Opposites attract
At first glace, the relationship between organic food farming and genetic engineering might seem adversarial. Certainly, we’d expect proponents of the former to be hostile to the latter. But it ain’t necessarily so—or so goes the argument of Tomorrow’s Table, a new book by Davis residents Pamela C. Ronald and Raoul W. Adamchak.
On an anecdotal level, they seem to be living proof that the two can be paired: Ronald is a professor in the department of plant pathology at UC Davis whose research focuses on genetically engineering rice for disease resistance; Adamchak is an organic farmer, formerly of the celebrated Full Belly Farm and now at UC Davis’ certified organic farm; and the two are married, so clearly, some proponents of these seemingly very different approaches to food production can get along.
Ronald and Adamchak’s thesis will no doubt be controversial, but it makes good sense. They contend that genetically engineering certain plants for certain traits—resistance to pests, for instance—is one way to improve farming and food-production methods without relying on the enormous amounts of fertilizers and pesticides currently being pumped into fields. As the authors point out, the world’s population is growing fast, and supporting it through environmentally sustainable farming will require some new ideas. One of which, they say, can be the wedding of genetic engineering and organics—concepts that aren’t as black and white, or as diametrically opposed, as many assume.
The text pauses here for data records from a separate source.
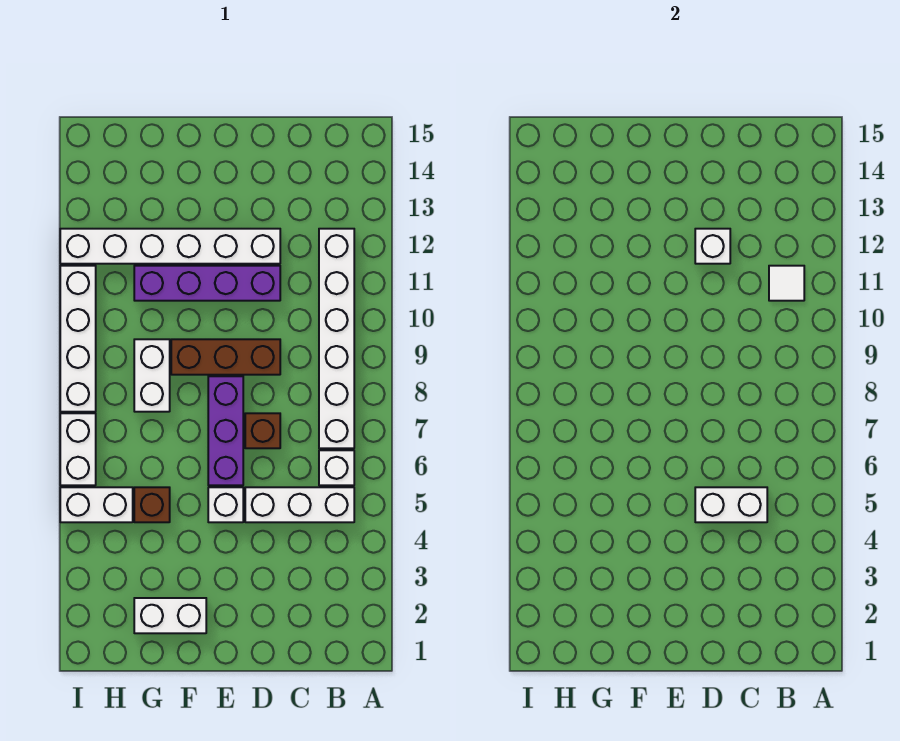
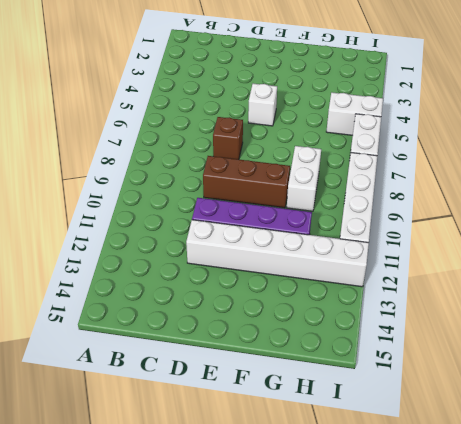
none -> white brick B5:D5 level 1
none -> white brick B6 level 1
none -> white brick B7:B12 level 1

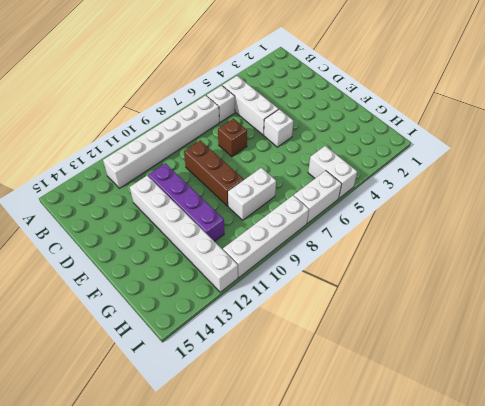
none -> purple brick E6:E8 level 1
none -> white brick F2:G2 level 1
none -> brown brick G5 level 1

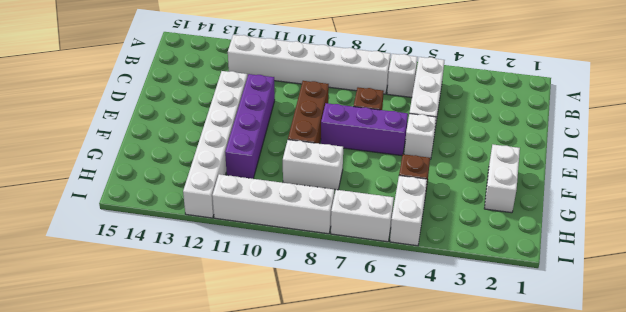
none -> white tile B11 level 2
none -> white brick C5:D5 level 2
none -> white brick D12 level 2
The advocacy is balanced, though frequently impassioned, and chapters cover the nature of organics and GE, respectively; how GE is done, technically; whether GE food poses special risks (adducing GE food that has been consumed safely for years, such as papaya); conservation; the problem of weeds; and the problems of seed and gene ownership, proposing some innovative solutions to keep new varieties in the public domain. The book ends with a chapter, “Deconstructing Dinner,” that seems partially inspired by Michael Pollan’s approach in The Omnivore’s Dilemma, tracing the origin of a dinner eaten by Ronald and Adamchak’s family—complete with some delicious-sounding recipes, like a plum kuchen. Local readers may also take special enjoyment in picking out references to regional foods and farmers.
The book’s unusual format—the two authors switch off chapters and range stylistically from personal anecdote to hard science—makes for a lively read, even through some fairly dry and technical material. (The one seriously awkward part of the writing is the stilted nature of recalled “conversations” transcribed for the book—many are rather obviously reconstructed, and they break the flow.) Along the way, you can even find out how to isolate DNA from a strawberry at home—assuming you have a zip-lock bag, an organic berry and some ice-cold ethanol lying around.
Some of the most powerful parts of Tomorrow’s Table are also the most personal—even aside from the simple example of the authors’ marriage. In a discussion of the risk of GE foods, for instance, Ronald describes how assiduously she avoided risky foods when pregnant with her first child—and then reveals, painfully, that their son was stillborn because of an unpreventable umbilical-cord accident. It’s an associative style of argumentation, to be sure, but no less affecting for it as an example of how “all the essentials of life—food, family, and work—have associated risks,” Ronald writes, continuing, “In the end, we can only gather the most accurate information from reliable sources and make the best choices possible. I know the GE crops currently on the market are no more risky to eat than the rest of the food in our refrigerator.” Adamchak’s farming experiences are similarly rendered with immediacy and verve; the hard work of clearing weeds and battling pests comes through clearly and we see why he (and other farmers) might wish to explore technologies that improve organic farming.
Such arguments, as Ronald herself admits in other sections of the book, may not convince die-hard anti-GE types. But this book, with its fresh and intriguing premise, its unconventional style and its passion for improving farming and food production, is worth reading with an open mind.